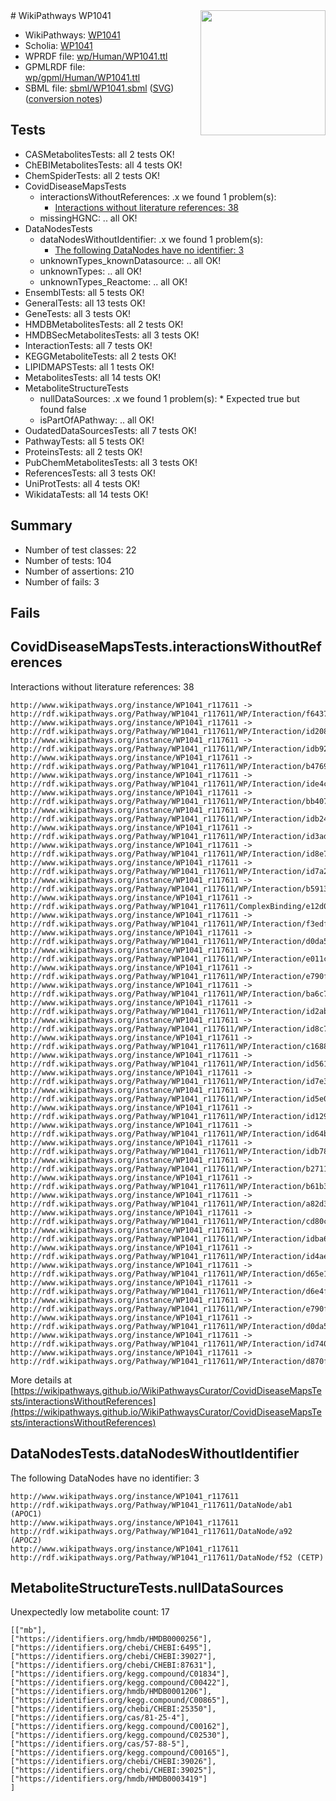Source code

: <img style="float: right; width: 200px" src="../logo.png" />
# WikiPathways WP1041

* WikiPathways: [WP1041](https://identifiers.org/wikipathways:WP1041)
* Scholia: [WP1041](https://scholia.toolforge.org/wikipathways/WP1041)
* WPRDF file: [wp/Human/WP1041.ttl](../wp/Human/WP1041.ttl)
* GPMLRDF file: [wp/gpml/Human/WP1041.ttl](../wp/gpml/Human/WP1041.ttl)
* SBML file: [sbml/WP1041.sbml](../sbml/WP1041.sbml) ([SVG](../sbml/WP1041.svg)) ([conversion notes](../sbml/WP1041.txt))

## Tests
* CASMetabolitesTests: all 2 tests OK!
* ChEBIMetabolitesTests: all 4 tests OK!
* ChemSpiderTests: all 2 tests OK!
* CovidDiseaseMapsTests
    * interactionsWithoutReferences: .x we found 1 problem(s):
        * [Interactions without literature references: 38](#9701cd27)
    * missingHGNC: .. all OK!
* DataNodesTests
    * dataNodesWithoutIdentifier: .x we found 1 problem(s):
        * [The following DataNodes have no identifier: 3](#d2d32fa2)
    * unknownTypes_knownDatasource: .. all OK!
    * unknownTypes: .. all OK!
    * unknownTypes_Reactome: .. all OK!
* EnsemblTests: all 5 tests OK!
* GeneralTests: all 13 tests OK!
* GeneTests: all 3 tests OK!
* HMDBMetabolitesTests: all 2 tests OK!
* HMDBSecMetabolitesTests: all 3 tests OK!
* InteractionTests: all 7 tests OK!
* KEGGMetaboliteTests: all 2 tests OK!
* LIPIDMAPSTests: all 1 tests OK!
* MetabolitesTests: all 14 tests OK!
* MetaboliteStructureTests
    * nullDataSources: .x we found 1 problem(s):
            * Expected true but found false
    * isPartOfAPathway: .. all OK!
* OudatedDataSourcesTests: all 7 tests OK!
* PathwayTests: all 5 tests OK!
* ProteinsTests: all 2 tests OK!
* PubChemMetabolitesTests: all 3 tests OK!
* ReferencesTests: all 3 tests OK!
* UniProtTests: all 4 tests OK!
* WikidataTests: all 14 tests OK!


## Summary

* Number of test classes: 22
* Number of tests: 104
* Number of assertions: 210
* Number of fails: 3

## Fails

<a name="9701cd27" />

## CovidDiseaseMapsTests.interactionsWithoutReferences

Interactions without literature references: 38
```
http://www.wikipathways.org/instance/WP1041_r117611 -> http://rdf.wikipathways.org/Pathway/WP1041_r117611/WP/Interaction/f6437
http://www.wikipathways.org/instance/WP1041_r117611 -> http://rdf.wikipathways.org/Pathway/WP1041_r117611/WP/Interaction/id208b4fc4
http://www.wikipathways.org/instance/WP1041_r117611 -> http://rdf.wikipathways.org/Pathway/WP1041_r117611/WP/Interaction/idb92332b0
http://www.wikipathways.org/instance/WP1041_r117611 -> http://rdf.wikipathways.org/Pathway/WP1041_r117611/WP/Interaction/b4769
http://www.wikipathways.org/instance/WP1041_r117611 -> http://rdf.wikipathways.org/Pathway/WP1041_r117611/WP/Interaction/ide4c980d3
http://www.wikipathways.org/instance/WP1041_r117611 -> http://rdf.wikipathways.org/Pathway/WP1041_r117611/WP/Interaction/bb407
http://www.wikipathways.org/instance/WP1041_r117611 -> http://rdf.wikipathways.org/Pathway/WP1041_r117611/WP/Interaction/idb248dd5c
http://www.wikipathways.org/instance/WP1041_r117611 -> http://rdf.wikipathways.org/Pathway/WP1041_r117611/WP/Interaction/id3adcd55e
http://www.wikipathways.org/instance/WP1041_r117611 -> http://rdf.wikipathways.org/Pathway/WP1041_r117611/WP/Interaction/id8e74a503
http://www.wikipathways.org/instance/WP1041_r117611 -> http://rdf.wikipathways.org/Pathway/WP1041_r117611/WP/Interaction/id7a2680f1
http://www.wikipathways.org/instance/WP1041_r117611 -> http://rdf.wikipathways.org/Pathway/WP1041_r117611/WP/Interaction/b5913
http://www.wikipathways.org/instance/WP1041_r117611 -> http://rdf.wikipathways.org/Pathway/WP1041_r117611/ComplexBinding/e12d0
http://www.wikipathways.org/instance/WP1041_r117611 -> http://rdf.wikipathways.org/Pathway/WP1041_r117611/WP/Interaction/f3edf
http://www.wikipathways.org/instance/WP1041_r117611 -> http://rdf.wikipathways.org/Pathway/WP1041_r117611/WP/Interaction/d0da5_2
http://www.wikipathways.org/instance/WP1041_r117611 -> http://rdf.wikipathways.org/Pathway/WP1041_r117611/WP/Interaction/e011c
http://www.wikipathways.org/instance/WP1041_r117611 -> http://rdf.wikipathways.org/Pathway/WP1041_r117611/WP/Interaction/e790f_2
http://www.wikipathways.org/instance/WP1041_r117611 -> http://rdf.wikipathways.org/Pathway/WP1041_r117611/WP/Interaction/ba6c7
http://www.wikipathways.org/instance/WP1041_r117611 -> http://rdf.wikipathways.org/Pathway/WP1041_r117611/WP/Interaction/id2abec5f6
http://www.wikipathways.org/instance/WP1041_r117611 -> http://rdf.wikipathways.org/Pathway/WP1041_r117611/WP/Interaction/id8c78bd6b
http://www.wikipathways.org/instance/WP1041_r117611 -> http://rdf.wikipathways.org/Pathway/WP1041_r117611/WP/Interaction/c1688
http://www.wikipathways.org/instance/WP1041_r117611 -> http://rdf.wikipathways.org/Pathway/WP1041_r117611/WP/Interaction/id561097a3
http://www.wikipathways.org/instance/WP1041_r117611 -> http://rdf.wikipathways.org/Pathway/WP1041_r117611/WP/Interaction/id7e3de2b
http://www.wikipathways.org/instance/WP1041_r117611 -> http://rdf.wikipathways.org/Pathway/WP1041_r117611/WP/Interaction/id5e009fa2
http://www.wikipathways.org/instance/WP1041_r117611 -> http://rdf.wikipathways.org/Pathway/WP1041_r117611/WP/Interaction/id129bdce0
http://www.wikipathways.org/instance/WP1041_r117611 -> http://rdf.wikipathways.org/Pathway/WP1041_r117611/WP/Interaction/id64bad4e5
http://www.wikipathways.org/instance/WP1041_r117611 -> http://rdf.wikipathways.org/Pathway/WP1041_r117611/WP/Interaction/idb782318c
http://www.wikipathways.org/instance/WP1041_r117611 -> http://rdf.wikipathways.org/Pathway/WP1041_r117611/WP/Interaction/b2711
http://www.wikipathways.org/instance/WP1041_r117611 -> http://rdf.wikipathways.org/Pathway/WP1041_r117611/WP/Interaction/b61b3
http://www.wikipathways.org/instance/WP1041_r117611 -> http://rdf.wikipathways.org/Pathway/WP1041_r117611/WP/Interaction/a82d3
http://www.wikipathways.org/instance/WP1041_r117611 -> http://rdf.wikipathways.org/Pathway/WP1041_r117611/WP/Interaction/cd80c
http://www.wikipathways.org/instance/WP1041_r117611 -> http://rdf.wikipathways.org/Pathway/WP1041_r117611/WP/Interaction/idba67fe43
http://www.wikipathways.org/instance/WP1041_r117611 -> http://rdf.wikipathways.org/Pathway/WP1041_r117611/WP/Interaction/id4aefea78
http://www.wikipathways.org/instance/WP1041_r117611 -> http://rdf.wikipathways.org/Pathway/WP1041_r117611/WP/Interaction/d65e1
http://www.wikipathways.org/instance/WP1041_r117611 -> http://rdf.wikipathways.org/Pathway/WP1041_r117611/WP/Interaction/d6e4f
http://www.wikipathways.org/instance/WP1041_r117611 -> http://rdf.wikipathways.org/Pathway/WP1041_r117611/WP/Interaction/e790f_1
http://www.wikipathways.org/instance/WP1041_r117611 -> http://rdf.wikipathways.org/Pathway/WP1041_r117611/WP/Interaction/d0da5_1
http://www.wikipathways.org/instance/WP1041_r117611 -> http://rdf.wikipathways.org/Pathway/WP1041_r117611/WP/Interaction/id740045bc
http://www.wikipathways.org/instance/WP1041_r117611 -> http://rdf.wikipathways.org/Pathway/WP1041_r117611/WP/Interaction/d870f
```

More details at [https://wikipathways.github.io/WikiPathwaysCurator/CovidDiseaseMapsTests/interactionsWithoutReferences](https://wikipathways.github.io/WikiPathwaysCurator/CovidDiseaseMapsTests/interactionsWithoutReferences)

<a name="d2d32fa2" />

## DataNodesTests.dataNodesWithoutIdentifier

The following DataNodes have no identifier: 3
```
http://www.wikipathways.org/instance/WP1041_r117611 http://rdf.wikipathways.org/Pathway/WP1041_r117611/DataNode/ab1 (APOC1)
http://www.wikipathways.org/instance/WP1041_r117611 http://rdf.wikipathways.org/Pathway/WP1041_r117611/DataNode/a92 (APOC2)
http://www.wikipathways.org/instance/WP1041_r117611 http://rdf.wikipathways.org/Pathway/WP1041_r117611/DataNode/f52 (CETP)
```

<a name="91904190" />

## MetaboliteStructureTests.nullDataSources

Unexpectedly low metabolite count: 17
```
[["mb"],
["https://identifiers.org/hmdb/HMDB0000256"],
["https://identifiers.org/chebi/CHEBI:6495"],
["https://identifiers.org/chebi/CHEBI:39027"],
["https://identifiers.org/chebi/CHEBI:87631"],
["https://identifiers.org/kegg.compound/C01834"],
["https://identifiers.org/kegg.compound/C00422"],
["https://identifiers.org/hmdb/HMDB0001206"],
["https://identifiers.org/kegg.compound/C00865"],
["https://identifiers.org/chebi/CHEBI:25350"],
["https://identifiers.org/cas/81-25-4"],
["https://identifiers.org/kegg.compound/C00162"],
["https://identifiers.org/kegg.compound/C02530"],
["https://identifiers.org/cas/57-88-5"],
["https://identifiers.org/kegg.compound/C00165"],
["https://identifiers.org/chebi/CHEBI:39026"],
["https://identifiers.org/chebi/CHEBI:39025"],
["https://identifiers.org/hmdb/HMDB0003419"]
]
```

* What to do
All lines above containing the string "Number" are to be collected.

* Response to the task
* Number of test classes: 22
* Number of tests: 104
* Number of assertions: 210
* Number of fails: 3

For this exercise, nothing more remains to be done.